A wave of car bombs struck Shia neighborhoods of Baghdad and a suicide bomber targeted soldiers in a northern city in attacks that killed at least 66 people across the country on Sunday, officials said.
Coordinated bombings killing scores of people have hit Iraq multiple times each month in the past half-year, a spike in bloodshed that has claimed more than 5,000 lives since April. There was no immediate claim of responsibility for Sunday's blasts.
Four police officers said that the bombs in the capital, placed in parked cars and detonated over half an hour, targeted commercial areas and parking lots, killing 42.
Meanwhile, in the northern city of Mosul, a suicide bomber drove his explosives-laden car into a group of soldiers as they were sealing off a street leading to a bank where troops were receiving salaries. The attack killed 14 including five civilians, a police officer said. At least 30 people were wounded, he said. Mosul, which has been an insurgent stronghold in the past, is located about 225 miles northwest of Baghdad.

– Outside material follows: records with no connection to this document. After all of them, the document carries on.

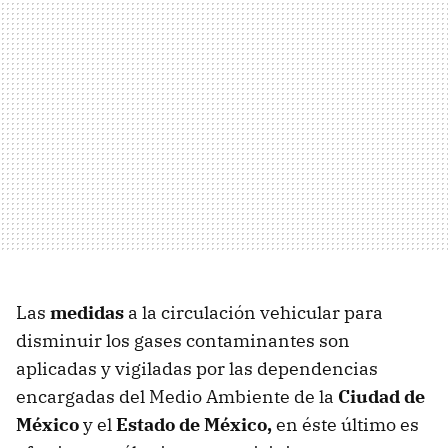
Las
medidas
a la circulación vehicular para
disminuir los gases contaminantes son
aplicadas y vigiladas por las dependencias
encargadas del Medio Ambiente de la
Ciudad de
México
y el
Estado de México,
en éste último es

While no one claimed responsibility, such systematic attacks are a favorite tactic of Al-Qaeda's local branch. It frequently targets civilians in markets, cafes and commercial streets in Shia areas in an attempt to undermine confidence in the government, as well as members of the security forces.
In Baghdad’s Mashtal neighborhood, police and army personnel sealed off the scene as ambulances rushed in to pick up the wounded. The force of the explosion damaged a number of cars and shops. In the Shaab neighborhood, a crane lifted away at least 12 charred cars as cleaners swept away debris.
The pace of killings in the latest surge of violence in Iraq has reached levels unseen since 2008. Today's blasts bring the death toll across the country in October to 555, according to an Associated Press count.